True to Varun’s description, three days after his diagnosis, Sid said to himself: “I need to do something that’s a bigger challenge than type 1 diabetes.” So he signed up to bike from London to Paris. It was an ambitious challenge considering that at the time, he still found it exhausting to walk from his bedroom to his bathroom. But Sid was determined to make it, and began training, sharing his journey on social media as he went.

In India, where Sid was born, people with medical conditions are often considered social outcasts. It was this culture of stigma around illness that made Sid determined to be open about his diagnosis. He also wanted other people with diabetes to see what he was going through. His first post read: “So Happy after my first proper ride… 14.1km with a moving time of 44.01mins. Blood sugar slightly low by the end but loved every minute of it.

Sid eventually completed complete the 300-mile ride from London to Paris in just three days. And from his Instagram posts, Beyond Type 1 discovered Sid.

As an engineer, Sid takes a data-driven approach to monitoring his health. His approach to getting his type 1 diabetes under control started with a spreadsheet. “I wanted to log everything I was doing to see if I could see patterns. I wanted to control the diabetes, not have the diabetes control me.” He logged everything he ate, how he felt, and how much insulin he was taking from October through January. “Eventually my blood sugar was exceptionally well controlled. So the question became ‘How can I help others?’”
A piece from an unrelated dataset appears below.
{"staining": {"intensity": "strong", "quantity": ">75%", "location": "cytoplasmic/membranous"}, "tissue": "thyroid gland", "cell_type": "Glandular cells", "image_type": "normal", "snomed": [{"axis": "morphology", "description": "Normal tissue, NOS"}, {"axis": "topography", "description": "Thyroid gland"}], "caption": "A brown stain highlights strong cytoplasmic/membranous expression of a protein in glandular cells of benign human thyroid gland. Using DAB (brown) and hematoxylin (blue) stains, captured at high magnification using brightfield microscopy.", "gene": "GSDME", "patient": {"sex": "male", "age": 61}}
Live beyond! Photo: Whitney Freedman

A year later, the invitation to captain the cross-country ride with twenty fellow type 1s would provide an answer.

Sid took his role of captain seriously in regards to being of service to his team. Getting a group of people with diabetes across the continent safely was not an easy task. The team had a lot of scares including one seizure. But Sid was up for the job. When Sid’s says his blood sugar is exceptionally well controlled, he’s not bluffing. He didn’t have a single “hypo” — diabetes slang for an occurrence of low blood sugar in which thoughts slow and vision can get blurry— while biking across the country (he did have a few post-ride and one  in the middle of the night). Comparatively, most of his teammates were having five or ten a day.

The point of everything he now does, according to Sid, is to show that it’s possible to live beyond type 1.In fact, when Folks caught up with him at the end of the ride, he was leading led his team in a chant.

“LIVE BEYOND!” he shouted.

“BIKE BEYOND!” his team–his friends–echoed back.